RPi3 wireless (both BT and WIFI) sullies the repuation of an otherwise great product. You already discovered the solution.
Posts by chewitt
-
-
The OS boots into RAM if there is >=1GB so it's possible to remove boot media and the system will continue to run, but this will make the persistent /storage area unavailable and when it reappears after unclean dismount the kernel will consider the partition to be dirty and remounts it read-only to prevent data corruption issues. This prevents Emby from making ad-hoc saves, and Kodi (Jarvis) only saves it's settings on shutdown, so when you reboot to solve the issue any changes since previous boot are lost.
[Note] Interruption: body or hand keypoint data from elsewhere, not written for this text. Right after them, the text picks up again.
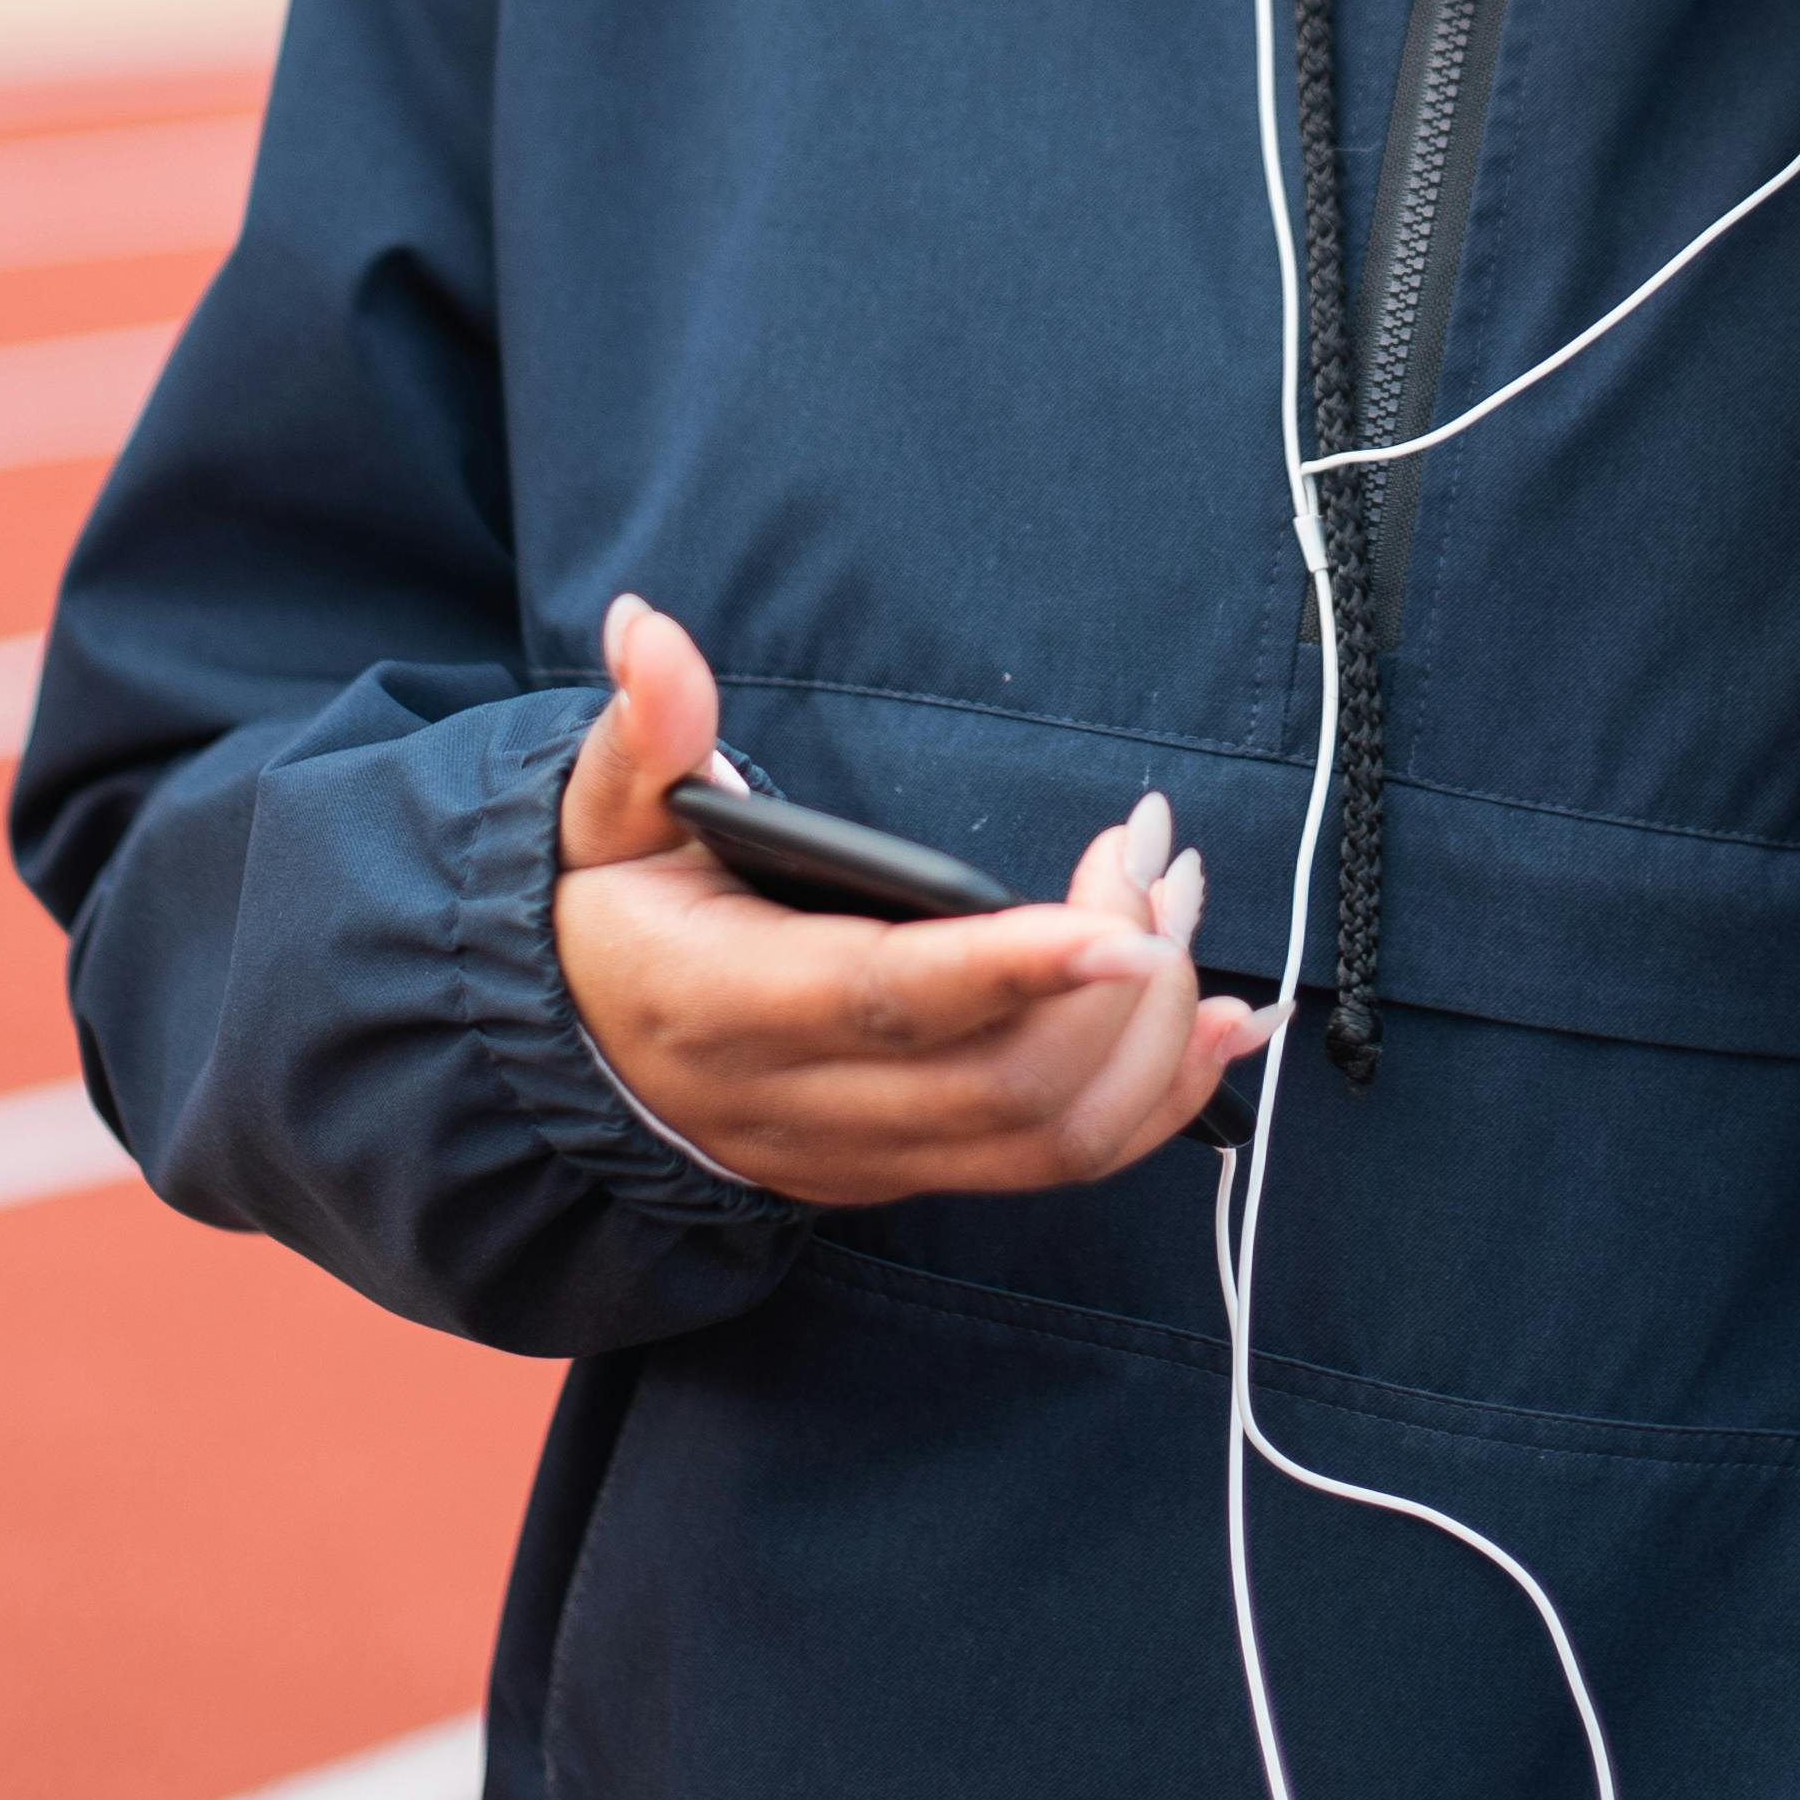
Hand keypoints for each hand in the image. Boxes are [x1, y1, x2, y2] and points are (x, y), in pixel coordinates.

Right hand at [551, 594, 1275, 1205]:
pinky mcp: (918, 1173)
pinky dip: (1160, 1103)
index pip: (889, 1000)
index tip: (1120, 926)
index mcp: (728, 1009)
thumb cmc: (612, 925)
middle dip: (1116, 977)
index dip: (1011, 972)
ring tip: (1179, 911)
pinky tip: (1220, 1028)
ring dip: (1152, 1035)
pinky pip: (1060, 1164)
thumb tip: (647, 626)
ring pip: (1050, 1138)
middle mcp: (807, 1107)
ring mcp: (870, 1157)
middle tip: (1154, 858)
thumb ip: (643, 731)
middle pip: (1004, 1083)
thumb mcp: (605, 822)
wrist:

If it was 1/2 boxes I'd guess dodgy USB ports or USB sticks, but if it's 2/2 and you've already swapped the USB sticks it's either something in hardware like a BIOS or PSU issue that results in interrupted power to the USB ports, or it's software. If it's something in software, it's some kind of kernel level bug that probably doesn't leave much trace: "journalctl --no-pager -b -1" will show the previous boot journal including the diconnect/reconnect, but i'd be surprised if anything is revealed; and I'd be surprised if really was a software issue.
As general advice: I worked for several companies who released products that boot from USB/SD media and a myriad of issues have been miraculously resolved the second they reverted to using old-fashioned spinning rust or SSD's. We don't advocate long-term use of removable media, as while it can be done, the underlying media is not designed for it. I personally consider all USB/SD installations to be temporary. It's never about if things will go wrong, only a matter of when it takes place.
-
If the folder name starts with . the folders will be hidden and you need to enable "show hidden files and directories" to see them. This is probably a PEBKAC issue
but it's hard to say without literally 'seeing' screenshots of things.
-
There are changes in Kodi Krypton to save settings as you change things rather than on "everything saved on shutdown" which has been seen to cause problems on multiple OS platforms, it's not LE specific. If you have repeated issues you can access via SSH and "systemctl restart kodi.service" to ensure settings are saved outside of the normal shutdown process, or you can update to the current Alpha builds, which despite the "Alpha" name are solid on x86 kit; I've been running them for months (albeit on an nVidia GPU box).
-
Does anything happen with the registered bug reports here?They languish unloved until sometime replies
I've no idea what the issue is but the first step is updating to the current Alpha release. If the problem still exists it can be investigated, while all development on our Jarvis/7.0 build ceased months ago.
-
ute it shouldn't block anyone who already registered with an @yahoo.com address from accessing the forum. I'm hoping this is a temporary change while we figure out something that will prevent bots registering with yahoo accounts.
-
Have you tried copying the binaries from a recent Ubuntu install?
-
The root cause has been identifed (changes in diskutil info output) and will be corrected in the next update to the app. It also looks like macOS sierra has a bad user experience with the app due to the more restrictive enforcement of gatekeeper, but that's a separate issue.
-
Try an alpha build on a spare SD card - let us know
-
giannis1711 - the dmesg log shows a fully working card *but* you have enabled the local wireless hotspot feature. This means your card is acting as an access point; hence you cannot use it to connect to other networks.
-
You can get decent Pi starter kits from people like The Pi Hut. The kit will ship with a "noobs" SD card that might contain OpenELEC as the pre-loaded mediacentre OS unless they finally exhausted the stock of OE imaged cards, but 30 seconds with our USB-SD creator app will correct that
Other sources of kits are pimoroni.com and modmypi.com .. and since yesterday the official Raspberry Pi - Teach, Learn, and Make with Raspberry Pi shop although that kit has stuff you don't need for a mediacentre and is more expensive. Still, all of them kick back a percentage to the Pi foundation and it's a great cause.
-
Or you remove the USB drive from the Pi and connect it to the computer you're reading the forum on and format things there.
-
Connman simply routes traffic from the private 192.168 tethering subnet to the internet connection (e.g. eth0) so the answer should be "Yes" as long as you configure proxy details on the client devices that access the tethered access point. The tethering config that you can set in Kodi only applies to Kodi itself not the whole OS. If it doesn't work you can do "touch /storage/.config/debug.connman" then reboot and tail the journal to look at what connman is doing (output is very verbose but somewhat human readable) in case there's an error, but I suspect there isn't anything. If it really doesn't work, it's probably not designed to work that way. The connman tethering feature is originally created for a mobile phone OS to create a simple mobile hotspot. It's not something that will ever be enhanced so if it doesn't work the solution is to get a proper wireless router..
-
Streaming to an LE box over BT is not supported. Only streaming from the LE box to BT speakers.
-
-
-
"dmesg | paste" and "lspci -nn | paste" and share the URLs here
-
And with v7.90.005? .. there was a fix for an OOM issue in Kodo 17b1 (but no guarantee it's the same issue).